DLI 1st grade guide

Canyons School District

You are receiving a Phonics Chip Kit The Phonics Chip Kit helps teachers explain phonics patterns with colored manipulatives and sound boxes rather than teaching individual word reading. When students are taught patterns they are more likely to pronounce an unknown word correctly because they see that it contains the same pattern as a word they already know. Focusing on teaching patterns leads students to generalize better. Placing chips in sound boxes is not new; it’s known as the sound-spelling mapping technique using Elkonin boxes. By placing a string of blue-red-blue chips in sound boxes, students see that there must be a consonant after the vowel for the sound to be short. Orange signals there’s something unique about a consonant digraph, where one sound is spelled with two letters. A silent-e chip highlights that it takes two vowel letters to spell the long sound even though a consonant separates them. In a two-syllable word, syllable bars focus students on looking for the pattern in each syllable.

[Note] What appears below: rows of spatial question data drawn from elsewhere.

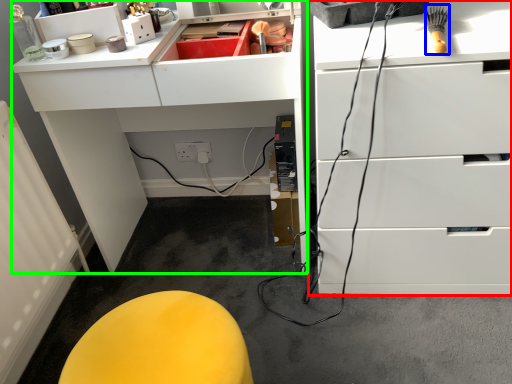
Question: Estimate the real-world distances between objects in this image. Which object is farther from chest of drawers (highlighted by a red box), brush (highlighted by a blue box) or computer desk (highlighted by a green box)?

Choices:
 (A) brush
 (B) computer desk

Answer: (B)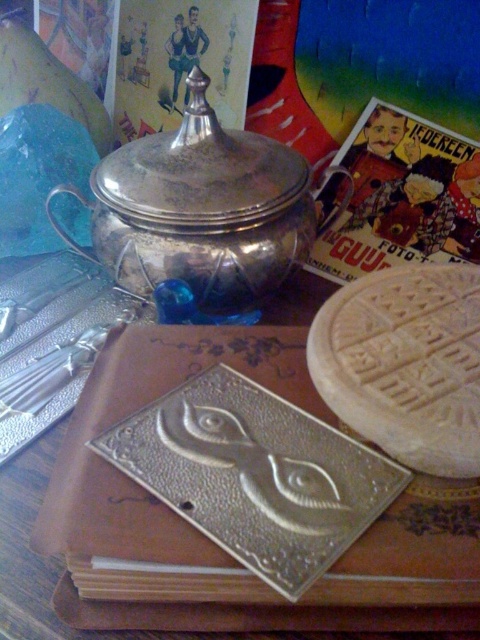
You are organizing a tea party and need to place a teacup between the shiny silver teapot at upper center and the matte paper book at upper right. Based on their positions, which object should the teacup be closer to?

The teacup should be placed closer to the shiny silver teapot at upper center because it is closer to the viewer than the matte paper book at upper right.

You are standing in front of the wooden surface and want to place a new item exactly at the point specified by the coordinates point (203, 209). What object is currently occupying that location?

The point (203, 209) corresponds to the shiny silver teapot at upper center, so placing a new item there would require moving the shiny silver teapot at upper center first.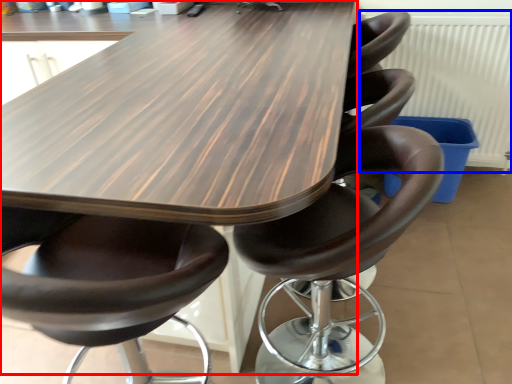
Question: Which object appears farthest to the camera in this image, table (highlighted by a red box) or radiator (highlighted by a blue box)?

Choices:
 (A) table
 (B) radiator

Answer: (B)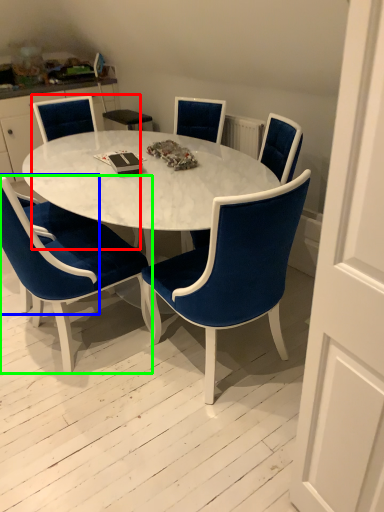
Question: Which object is the farthest from chair (highlighted by a red box)? Choose among these: armchair (highlighted by a blue box) or chair (highlighted by a green box).

Choices:
 (A) armchair
 (B) chair

Answer: (A)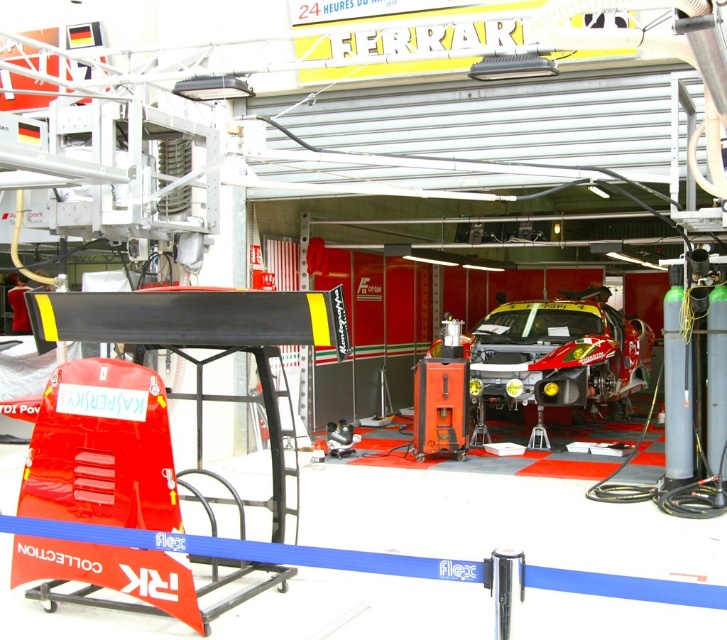
Question: Is shiny silver car at center closer to camera compared to metallic silver mechanic at center?

Choices:
 (A) no
 (B) yes

Answer: (B)

Question: Which point appears farthest from the camera in this image?

Choices:
 (A) (24, 312)
 (B) (469, 392)

Answer: (A)

Question: Can you confirm if shiny silver car at center is bigger than metallic silver mechanic at center?

Choices:
 (A) no
 (B) yes

Answer: (B)

Question: Does shiny silver car at center have a smaller size compared to metallic silver mechanic at center?

Choices:
 (A) yes
 (B) no

Answer: (B)

Question: Which point appears closest to the camera in this image?

Choices:
 (A) (590, 301)
 (B) (12, 296)

Answer: (A)

Question: Which object appears farthest from the camera in this image?

Choices:
 (A) shiny silver car at center
 (B) metallic silver mechanic at center

Answer: (B)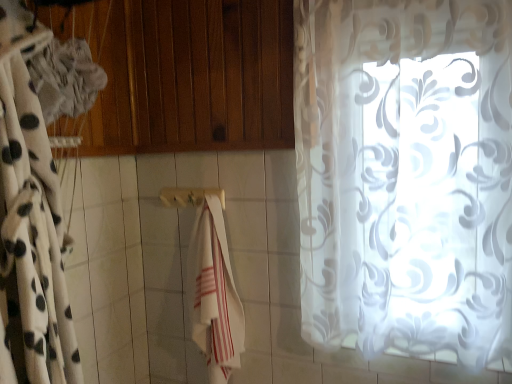
Question: From their relative heights in the image, would you say white sheer curtain at left, the second curtain viewed from the right, is taller or shorter than wooden towel bar at center?

Choices:
 (A) short
 (B) tall

Answer: (B)

Question: From the image's perspective, is white sheer curtain at left, the second curtain viewed from the right, above or below wooden towel bar at center?

Choices:
 (A) below
 (B) above

Answer: (A)

Question: Which object is the farthest from the white sheer curtain at left, the second curtain viewed from the right?

Choices:
 (A) transparent floral-patterned curtain at right, arranged as the first curtain when viewed from the right
 (B) wooden towel bar at center
 (C) white cotton towel at center

Answer: (A)

Question: Which object is positioned closest to the transparent floral-patterned curtain at right, arranged as the first curtain when viewed from the right?

Choices:
 (A) white sheer curtain at left, placed as the 1th curtain when sorted from left to right
 (B) wooden towel bar at center
 (C) white cotton towel at center

Answer: (C)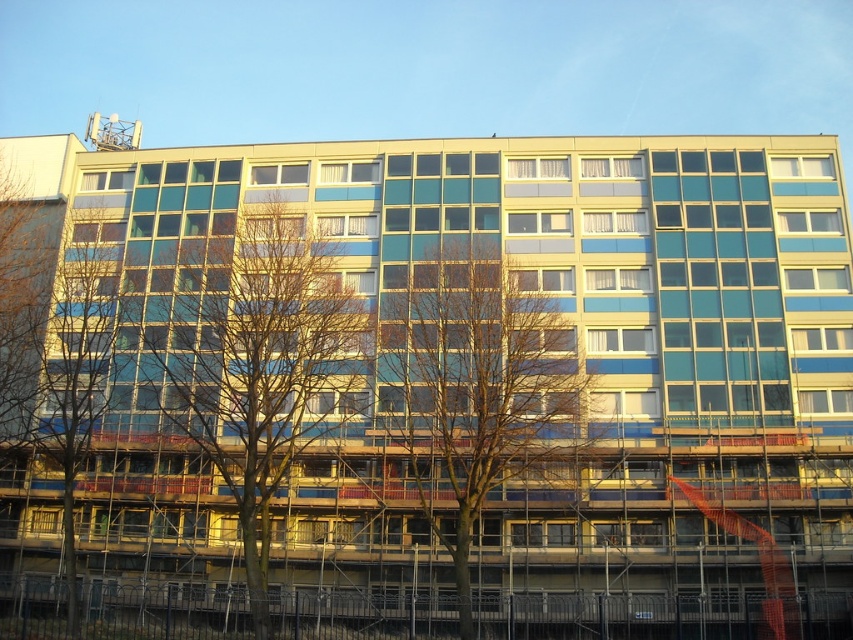
You are standing in front of the building and see the green leafy tree at center and the bare wood tree at center. Which tree is positioned to the left side?

The green leafy tree at center is positioned to the left of the bare wood tree at center.

You are standing in front of the multi story building and want to take a photo of the green leafy tree at center and the bare wood tree at left. Which tree should you focus on first if you want both trees to be in clear focus?

You should focus on the green leafy tree at center first because it is closer to the viewer than the bare wood tree at left, so adjusting focus from near to far will help both be in clear focus.

You are a landscape architect designing a garden around the building. You have two trees to place in the center area. Which tree has a wider spread when viewed from above? The green leafy tree at center or the bare wood tree at center?

The green leafy tree at center has a wider spread than the bare wood tree at center when viewed from above because its width surpasses the other.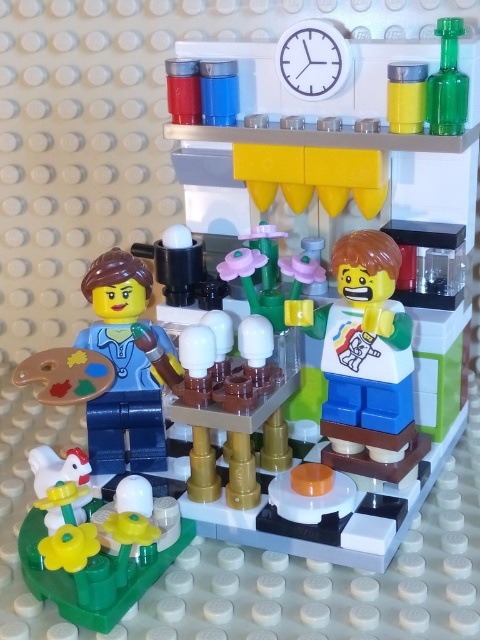
Question: Which point is farther from the camera taking this photo?

Choices:
 (A) (456, 65)
 (B) (43, 573)

Answer: (A)

Question: Is smooth white plate at center thinner than green translucent plastic bottle at upper right?

Choices:
 (A) yes
 (B) no

Answer: (B)

Question: Which of the following is the closest to the observer?

Choices:
 (A) (382, 244)
 (B) (445, 35)

Answer: (B)

Question: Is yellow matte flower at lower left bigger than matte blue figure at left?

Choices:
 (A) yes
 (B) no

Answer: (A)

Question: Estimate the real-world distances between objects in this image. Which object is farther from the green translucent plastic bottle at upper right?

Choices:
 (A) yellow matte flower at lower left
 (B) smooth white plate at center

Answer: (A)

Question: Does smooth white plate at center have a greater width compared to yellow matte flower at lower left?

Choices:
 (A) yes
 (B) no

Answer: (B)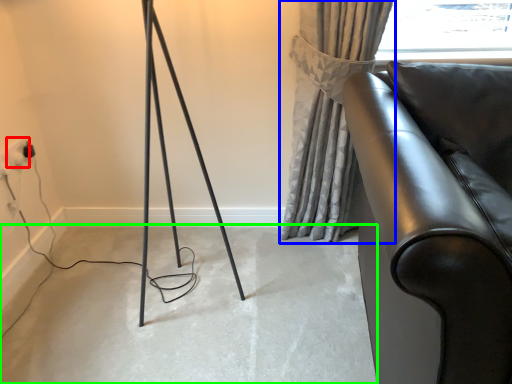
Question: Considering the real-world distances, which object is closest to electric outlet (highlighted by a red box)? curtain (highlighted by a blue box) or concrete (highlighted by a green box).

Choices:
 (A) curtain
 (B) concrete

Answer: (B)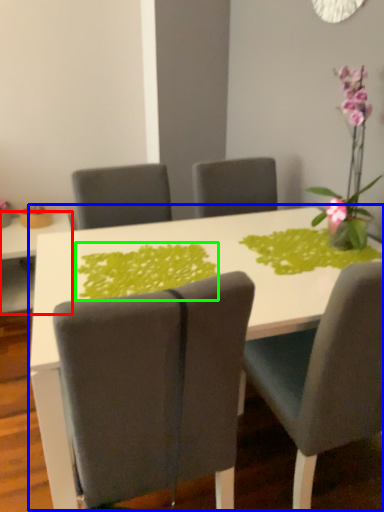
Question: Considering the real-world distances, which object is closest to table (highlighted by a red box)? table (highlighted by a blue box) or design (highlighted by a green box).

Choices:
 (A) table
 (B) design

Answer: (A)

Although phonics and word decoding are the foundational underpinnings of reading, it is important to note that improving reading achievement does not end with phonics mastery. There is more to instruct with reading, including vocabulary, comprehension, fuency and deeper phonemic awareness. However, with the implementation of the Phonics Lesson Library (PLL), foundationally explicit strategies will give students strategies to code words which in turn will open up the door to literacy.